As the battery supply chain gets concentrated in the hands of a few countries, a forgotten metal could help emerging and developing markets avoid getting left behind

Does this car come in manganese silver?

Does this car come in manganese silver?

Photographer: Future Publishing via Getty

The world’s biggest battery company is turning to abundantly available materials as it looks to upgrade power packs for electric vehicles. While that stands to bring down costs and raise efficiency as raw material shortages abound, it’s an opportunity for countries like India and Brazil to take their chunk of the increasingly lucrative EV supply chain before it gets too late.

After effectively popularizing safer and cheaper lithium iron phosphate, or LFP,  chemistry for EV batteries, China’s Contemporary Amperex Technology Co. Ltd. is now adding manganese to the mix. Ford Motor Co. recently added LFPs to its mix and will now import them from CATL for its Mustang Mach-E and F-150 Lightning pickup. This latest chemistry, LMFP, and promise to commercialize it, could be yet another game changer.

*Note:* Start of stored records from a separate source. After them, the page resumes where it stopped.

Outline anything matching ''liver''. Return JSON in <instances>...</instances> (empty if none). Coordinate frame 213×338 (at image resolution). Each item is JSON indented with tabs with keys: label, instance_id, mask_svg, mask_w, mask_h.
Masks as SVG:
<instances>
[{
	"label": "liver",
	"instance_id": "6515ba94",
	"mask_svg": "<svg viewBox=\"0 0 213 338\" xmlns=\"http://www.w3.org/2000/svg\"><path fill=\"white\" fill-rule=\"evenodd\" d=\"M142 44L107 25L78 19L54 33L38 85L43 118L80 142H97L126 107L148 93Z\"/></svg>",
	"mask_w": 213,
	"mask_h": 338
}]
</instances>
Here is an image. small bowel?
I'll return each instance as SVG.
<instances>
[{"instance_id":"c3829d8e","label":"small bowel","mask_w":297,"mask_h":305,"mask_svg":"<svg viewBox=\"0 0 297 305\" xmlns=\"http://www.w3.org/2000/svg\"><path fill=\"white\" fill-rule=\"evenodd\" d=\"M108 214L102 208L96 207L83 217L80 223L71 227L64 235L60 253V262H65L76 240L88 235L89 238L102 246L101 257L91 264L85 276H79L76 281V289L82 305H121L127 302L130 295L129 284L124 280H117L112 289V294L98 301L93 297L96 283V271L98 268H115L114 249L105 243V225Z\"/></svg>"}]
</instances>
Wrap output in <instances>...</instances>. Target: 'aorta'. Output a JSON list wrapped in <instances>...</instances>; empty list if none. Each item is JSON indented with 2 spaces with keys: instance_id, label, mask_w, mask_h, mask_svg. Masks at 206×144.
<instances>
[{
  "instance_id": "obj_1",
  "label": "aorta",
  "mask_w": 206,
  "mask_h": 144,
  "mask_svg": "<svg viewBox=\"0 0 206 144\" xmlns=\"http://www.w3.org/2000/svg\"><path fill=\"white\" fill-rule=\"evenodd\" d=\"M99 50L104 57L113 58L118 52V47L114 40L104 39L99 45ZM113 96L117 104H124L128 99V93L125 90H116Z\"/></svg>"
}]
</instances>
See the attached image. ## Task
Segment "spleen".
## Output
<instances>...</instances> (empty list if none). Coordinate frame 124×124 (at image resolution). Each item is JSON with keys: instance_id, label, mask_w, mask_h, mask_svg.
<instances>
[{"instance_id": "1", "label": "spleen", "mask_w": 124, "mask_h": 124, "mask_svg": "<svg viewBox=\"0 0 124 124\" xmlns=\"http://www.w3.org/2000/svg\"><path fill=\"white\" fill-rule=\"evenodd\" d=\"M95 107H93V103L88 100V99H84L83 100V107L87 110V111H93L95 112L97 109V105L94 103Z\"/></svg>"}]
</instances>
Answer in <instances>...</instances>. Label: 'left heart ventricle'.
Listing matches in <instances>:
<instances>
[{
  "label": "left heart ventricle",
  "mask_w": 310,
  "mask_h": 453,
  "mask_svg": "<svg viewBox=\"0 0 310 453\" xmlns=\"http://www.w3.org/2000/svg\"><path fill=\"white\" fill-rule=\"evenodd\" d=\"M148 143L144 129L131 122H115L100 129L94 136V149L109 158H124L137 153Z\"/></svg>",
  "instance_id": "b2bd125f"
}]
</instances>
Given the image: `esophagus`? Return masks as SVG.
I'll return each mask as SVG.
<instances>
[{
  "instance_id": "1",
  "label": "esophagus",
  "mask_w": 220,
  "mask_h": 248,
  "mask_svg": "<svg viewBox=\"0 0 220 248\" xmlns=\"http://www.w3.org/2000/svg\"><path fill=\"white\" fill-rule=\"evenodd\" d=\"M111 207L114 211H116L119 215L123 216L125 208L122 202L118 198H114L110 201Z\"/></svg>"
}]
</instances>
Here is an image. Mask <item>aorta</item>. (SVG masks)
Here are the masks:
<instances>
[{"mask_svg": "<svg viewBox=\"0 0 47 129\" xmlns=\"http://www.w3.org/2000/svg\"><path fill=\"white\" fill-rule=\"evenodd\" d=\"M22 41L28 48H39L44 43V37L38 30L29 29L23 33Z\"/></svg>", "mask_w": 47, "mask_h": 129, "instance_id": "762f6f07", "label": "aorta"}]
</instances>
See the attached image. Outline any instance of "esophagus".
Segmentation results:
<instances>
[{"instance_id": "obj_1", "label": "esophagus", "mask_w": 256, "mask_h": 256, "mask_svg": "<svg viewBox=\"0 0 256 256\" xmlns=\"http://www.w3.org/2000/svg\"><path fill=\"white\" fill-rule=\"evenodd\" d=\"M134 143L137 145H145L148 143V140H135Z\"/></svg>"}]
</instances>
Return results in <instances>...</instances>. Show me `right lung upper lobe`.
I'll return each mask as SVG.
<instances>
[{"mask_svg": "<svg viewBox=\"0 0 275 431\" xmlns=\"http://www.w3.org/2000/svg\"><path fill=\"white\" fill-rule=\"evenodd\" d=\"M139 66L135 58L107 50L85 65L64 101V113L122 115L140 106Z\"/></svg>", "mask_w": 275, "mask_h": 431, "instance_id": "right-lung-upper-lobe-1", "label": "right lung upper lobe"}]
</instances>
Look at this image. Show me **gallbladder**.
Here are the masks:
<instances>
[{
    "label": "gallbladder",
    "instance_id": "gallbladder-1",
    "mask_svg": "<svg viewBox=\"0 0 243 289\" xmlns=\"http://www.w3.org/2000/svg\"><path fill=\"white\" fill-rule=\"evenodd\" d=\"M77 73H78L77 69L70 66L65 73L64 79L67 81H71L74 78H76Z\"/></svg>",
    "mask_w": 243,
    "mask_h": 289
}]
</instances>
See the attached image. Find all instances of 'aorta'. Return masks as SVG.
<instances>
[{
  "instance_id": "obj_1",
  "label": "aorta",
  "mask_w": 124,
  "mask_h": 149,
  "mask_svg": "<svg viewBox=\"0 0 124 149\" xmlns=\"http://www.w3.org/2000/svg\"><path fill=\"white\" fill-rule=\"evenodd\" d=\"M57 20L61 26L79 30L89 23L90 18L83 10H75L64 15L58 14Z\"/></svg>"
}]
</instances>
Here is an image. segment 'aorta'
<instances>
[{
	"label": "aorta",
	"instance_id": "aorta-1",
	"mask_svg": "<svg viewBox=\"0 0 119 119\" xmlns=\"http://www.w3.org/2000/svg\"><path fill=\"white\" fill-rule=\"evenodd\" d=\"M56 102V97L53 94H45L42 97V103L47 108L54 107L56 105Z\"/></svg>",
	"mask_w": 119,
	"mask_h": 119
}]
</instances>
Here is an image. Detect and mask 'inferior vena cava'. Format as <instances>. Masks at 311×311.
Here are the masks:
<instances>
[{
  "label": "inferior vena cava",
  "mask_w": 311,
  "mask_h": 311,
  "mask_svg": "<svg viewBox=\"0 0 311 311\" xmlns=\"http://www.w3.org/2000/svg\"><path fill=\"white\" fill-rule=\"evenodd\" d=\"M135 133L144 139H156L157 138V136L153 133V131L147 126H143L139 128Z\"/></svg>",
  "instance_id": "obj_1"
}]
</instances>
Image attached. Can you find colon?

In its latest formulation, manganese will boost the energy density of LFPs, allowing them to take vehicles further along (while remaining the safer and cheaper option.)  In CATL’s case, the voltage will increase from 3.2 volts to 4.1 volts. Such chemistry could provide up to 25% more energy density, according to a subsidiary of Lithium Australia that has also been working to adjust its own manufacturing processes to boost battery performance. CATL’s cells will be mass produced by the end of this year with a potential energy density of 230 Wh/kg, compared to 150Wh/kg to 180Wh/kg. That’s substantial given range anxiety and charging infrastructure remain the biggest barriers to widespread consumer adoption.